Doing real ERC-20 token transfers requires calls to external smart contracts - incurring gas overhead compared to internal accounting. Secondly, these external smart contracts have their own custom logic within their transfer functions - for example USDC's blocked-address list - which is a further gas overhead. Thus, minting and burning ERC-6909 tokens are more gas-efficient because they don't require external function calls and have a constant-size gas overhead regardless of the underlying ERC-20 token.
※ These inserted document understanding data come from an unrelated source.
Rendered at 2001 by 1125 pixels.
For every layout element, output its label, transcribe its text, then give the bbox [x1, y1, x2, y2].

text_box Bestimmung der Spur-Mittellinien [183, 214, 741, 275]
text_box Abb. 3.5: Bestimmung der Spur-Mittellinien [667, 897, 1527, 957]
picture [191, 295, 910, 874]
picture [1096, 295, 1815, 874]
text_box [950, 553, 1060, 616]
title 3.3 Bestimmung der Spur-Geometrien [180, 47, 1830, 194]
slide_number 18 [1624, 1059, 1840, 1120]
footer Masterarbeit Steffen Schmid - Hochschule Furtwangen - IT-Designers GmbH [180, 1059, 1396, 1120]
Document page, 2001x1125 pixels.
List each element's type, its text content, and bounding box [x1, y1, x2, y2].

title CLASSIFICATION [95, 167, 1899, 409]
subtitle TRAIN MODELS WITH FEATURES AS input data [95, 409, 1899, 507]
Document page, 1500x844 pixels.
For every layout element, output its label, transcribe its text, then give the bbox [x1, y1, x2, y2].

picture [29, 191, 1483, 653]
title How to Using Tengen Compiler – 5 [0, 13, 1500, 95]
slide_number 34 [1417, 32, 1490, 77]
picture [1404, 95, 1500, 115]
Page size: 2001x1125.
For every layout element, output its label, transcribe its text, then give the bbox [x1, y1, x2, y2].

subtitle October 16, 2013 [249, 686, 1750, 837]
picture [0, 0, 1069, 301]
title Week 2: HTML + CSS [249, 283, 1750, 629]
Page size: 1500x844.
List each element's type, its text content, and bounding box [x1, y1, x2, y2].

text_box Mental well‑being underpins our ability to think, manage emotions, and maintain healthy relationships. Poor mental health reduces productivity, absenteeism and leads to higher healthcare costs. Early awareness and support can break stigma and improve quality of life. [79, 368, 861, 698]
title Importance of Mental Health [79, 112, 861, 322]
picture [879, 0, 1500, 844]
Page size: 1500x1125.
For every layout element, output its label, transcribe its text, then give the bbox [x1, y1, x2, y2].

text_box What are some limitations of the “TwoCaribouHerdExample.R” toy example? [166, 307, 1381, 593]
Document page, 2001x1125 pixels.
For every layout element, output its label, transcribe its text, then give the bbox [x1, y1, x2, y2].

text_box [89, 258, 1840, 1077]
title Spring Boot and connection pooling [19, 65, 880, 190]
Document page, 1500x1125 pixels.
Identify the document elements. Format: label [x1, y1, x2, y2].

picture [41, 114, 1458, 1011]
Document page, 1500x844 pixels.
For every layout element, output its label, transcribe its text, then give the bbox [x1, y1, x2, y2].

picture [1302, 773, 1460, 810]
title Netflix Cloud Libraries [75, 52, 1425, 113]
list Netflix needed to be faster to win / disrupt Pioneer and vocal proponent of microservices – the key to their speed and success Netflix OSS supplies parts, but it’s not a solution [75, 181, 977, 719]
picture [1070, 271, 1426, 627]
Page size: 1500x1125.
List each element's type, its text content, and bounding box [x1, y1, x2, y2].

This mechanism therefore helps further reduce gas costs. All these gas cost reductions overall make pools much more competitive based on the fees they charge.

Examples

High-frequency traders / MEV bots

These users are often conducting a lot of swaps in relatively short durations of time, while staying within the Uniswap Protocol. These power-users can trade using ERC-6909 tokens for improved gas-efficiency.

Liquidity management

ERC-6909 does not only benefit swappers. For power-users that may be opening and closing liquidity positions frequently, liquidity managers can opt-in and receive their capital as ERC-6909.